I'm not even that far into it, but I'm just so excited about it that I had to post! It's written by Bob Ford, who's been working in the car sales business for over 30 years. So far, it walks you through all of the steps that the car salesperson will go through to get you to buy. Little tricks that they may play depending on the type of buyer you are. It gives you hints on what to say and when to say it. And provides a bunch of checklists to make sure that you are getting what you want (and not getting extras that you don't need).
I'm so happy that I'll be walking into the dealership with this knowledge floating around in my head. I'm still a little nervous, but I'm feeling much more confident. Still might not go for awhile, but I'll let you know when I do.

Sunday, February 3, 2008

How Do You Spend Your Free Time?

When you have free time, how do you spend it? Do you veg out in front of the TV? Do you read a good book? Go for a walk? Work on your business?
I believe that how you spend your free time says a lot about how successful you will be in the world.
OK, I have a confession to make. I used to smoke a lot of pot. I'd come home from work, smoke pot with my friends and sit in front of the TV. I'd have ideas of things that I wanted to get done, but never the motivation to do anything.
I know that not everyone smokes a lot of pot, but a lot of people do come home from work and just sit in front of the TV. And let's face it...a lot of what's on TV is STUPID.
When I moved to Japan, I stopped smoking pot and I didn't have a TV to watch (Well, I had a TV, but the shows were in Japanese and Japanese TV is only funny the first few times). This increased my productivity dramatically. Finally, I was able to get things done.
If you have big dreams, you have to work on them. You can't just sit around and wait for something to have to make something happen yourself.
It's really all about inertia. If you sit around doing nothing, then you're more likely to just keep sitting around doing nothing.
However, if you make a commitment to work for just 15 minutes on whatever project or goal you have in mind...then you're more likely to keep on working at it.
So if you want to reach your goals, commit to just 15 minutes. Everybody can spare 15 minutes right?

Saturday, February 2, 2008

Does Payment Affect Your Effort?

I've been thinking about this a lot lately due to my freelance writing efforts.
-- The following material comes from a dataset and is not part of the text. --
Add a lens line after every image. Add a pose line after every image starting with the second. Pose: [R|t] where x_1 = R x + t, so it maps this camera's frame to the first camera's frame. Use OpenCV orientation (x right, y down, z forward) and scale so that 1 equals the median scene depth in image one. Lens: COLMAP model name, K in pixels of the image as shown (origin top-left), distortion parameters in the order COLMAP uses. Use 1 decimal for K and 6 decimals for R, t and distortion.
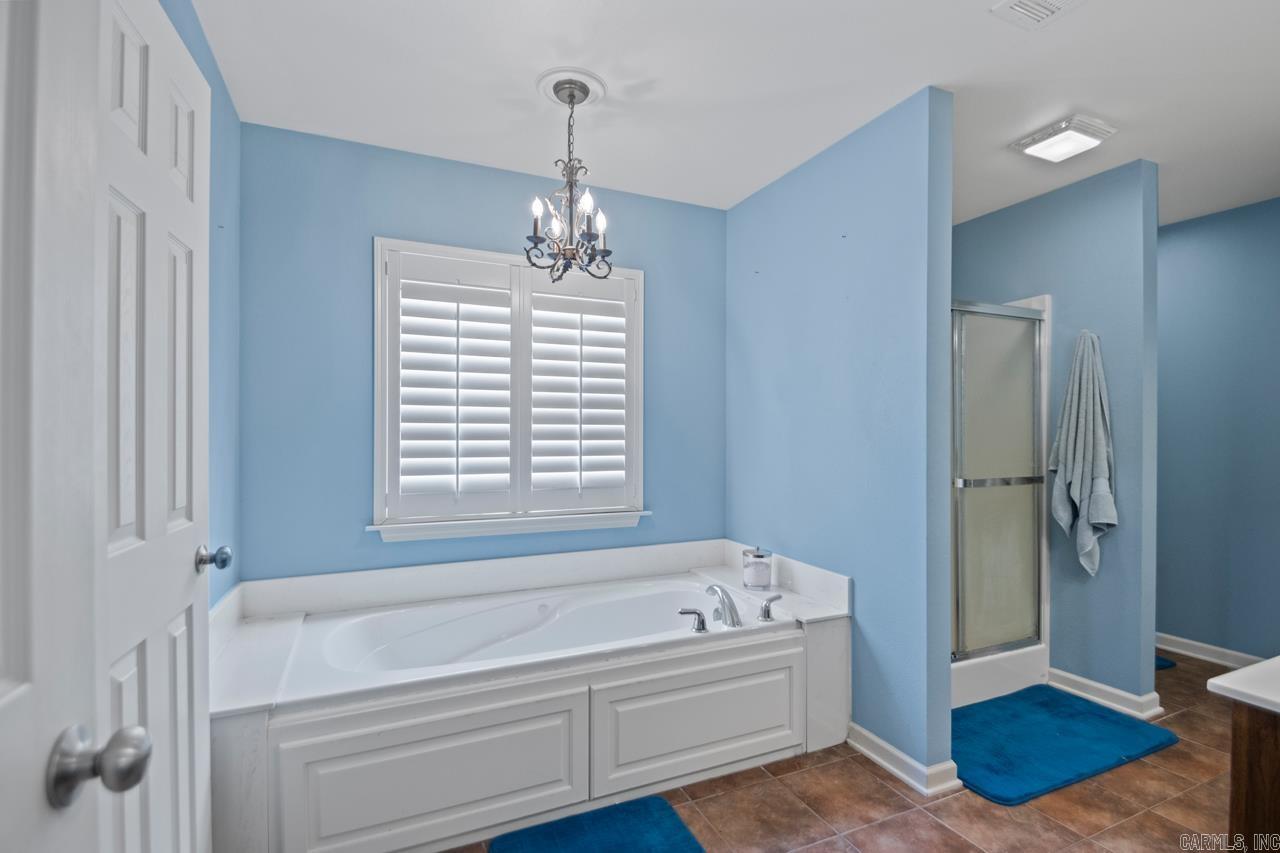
lens RADIAL K [[596.1, 0, 650.3], [0, 596.1, 425.5], [0, 0, 1]] dist [0.017920, -0.018010]
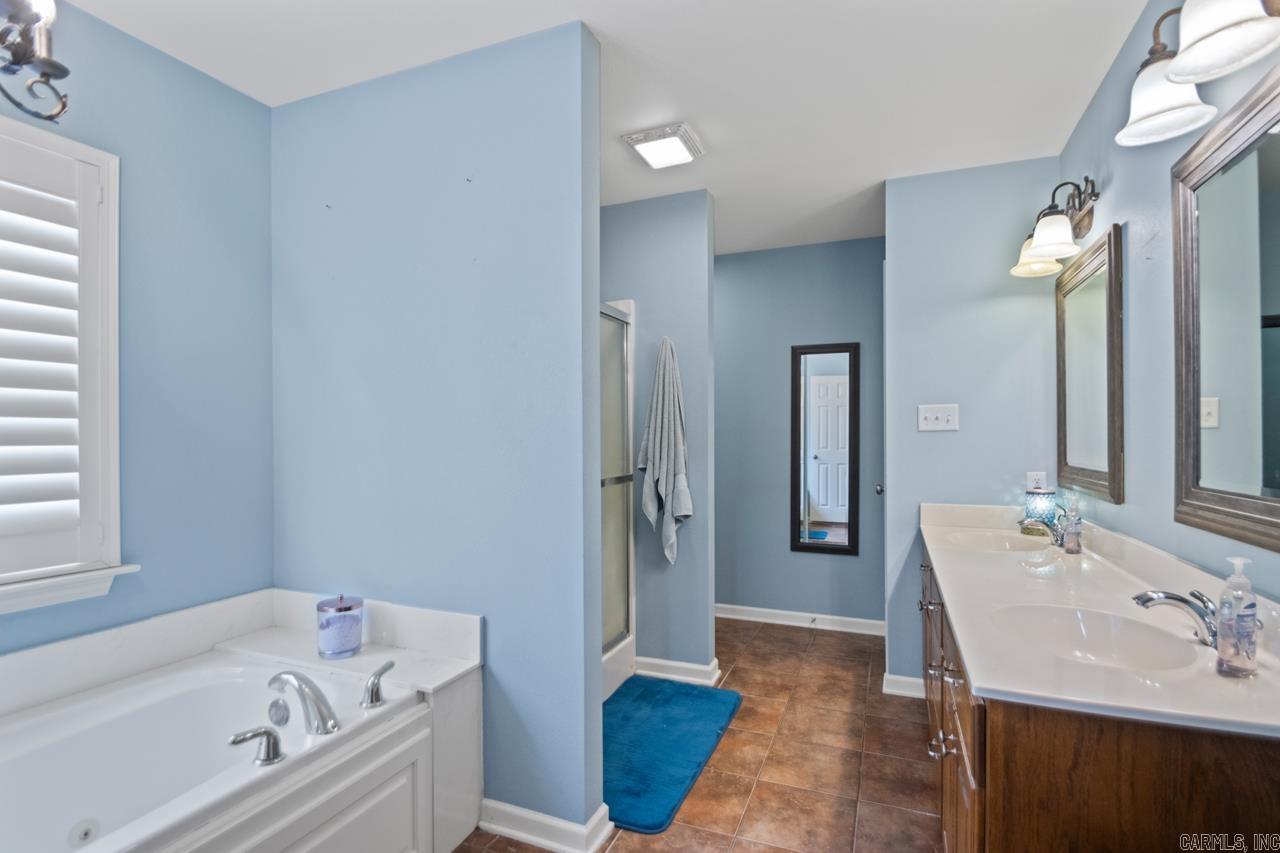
lens RADIAL K [[601.2, 0, 641.2], [0, 601.2, 436.0], [0, 0, 1]] dist [0.016771, -0.019067]
pose [[0.731251, -0.004269, 0.682095, -0.047218], [-0.005402, 0.999913, 0.012049, 0.006511], [-0.682087, -0.012496, 0.731165, 0.258461]]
I don't know how many of my readers have looked into different forms of freelance writing, but there is a huge range in how much writers are offered for their writings.

On one hand, you have people looking for content for article marketing, websites and blogs. Through sites like elance, many people are looking to pay writers about $3/article. These are articles between 300-500 words.
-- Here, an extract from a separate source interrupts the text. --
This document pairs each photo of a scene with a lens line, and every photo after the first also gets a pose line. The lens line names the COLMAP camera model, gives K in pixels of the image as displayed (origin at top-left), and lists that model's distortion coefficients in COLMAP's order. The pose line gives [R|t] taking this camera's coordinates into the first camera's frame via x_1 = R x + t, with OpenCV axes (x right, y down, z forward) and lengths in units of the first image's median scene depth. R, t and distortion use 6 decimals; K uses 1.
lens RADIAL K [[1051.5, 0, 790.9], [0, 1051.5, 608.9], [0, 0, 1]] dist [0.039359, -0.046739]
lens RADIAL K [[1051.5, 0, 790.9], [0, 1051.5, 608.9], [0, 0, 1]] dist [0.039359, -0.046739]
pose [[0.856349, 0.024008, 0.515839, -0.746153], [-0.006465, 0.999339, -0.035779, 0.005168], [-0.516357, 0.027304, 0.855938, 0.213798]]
A bit more standard of a price for web content articles seems to be $7-10 per article.

I've been paid $45 for some web content articles, but I think I may have been "lucky" to get that gig, as many people say that those jobs are few and far between.

Now, on the flipside, if you were writing for a traditional print magazine, you could get $1/word (give or take).

Reading various forums where the different types of writers gather, I've noticed that there is a huge difference in the amount of time put into these articles. For example, on sites where there are a lot of content writers, you'll see discussions about how to write your content faster...many people claim to be able to write 4 or more articles in an hour. On the other hand, on forums which feature more traditional writers, you'll see them talking about how it takes them a week to write an article, including research, interviews, writing, and editing.

And it seems natural right...I mean, if you're only getting a couple of dollars per article, then you really need to whip out articles quickly to be able to get a livable salary from your efforts. If you're going to make $1000 for the article, you can afford to take your time and put in a really good effort.

Nobody will admit to slacking off when they are not getting paid a lot though. Everyone always says that they turn out the same quality of article, no matter how much they are getting paid. I just don't believe that this is true.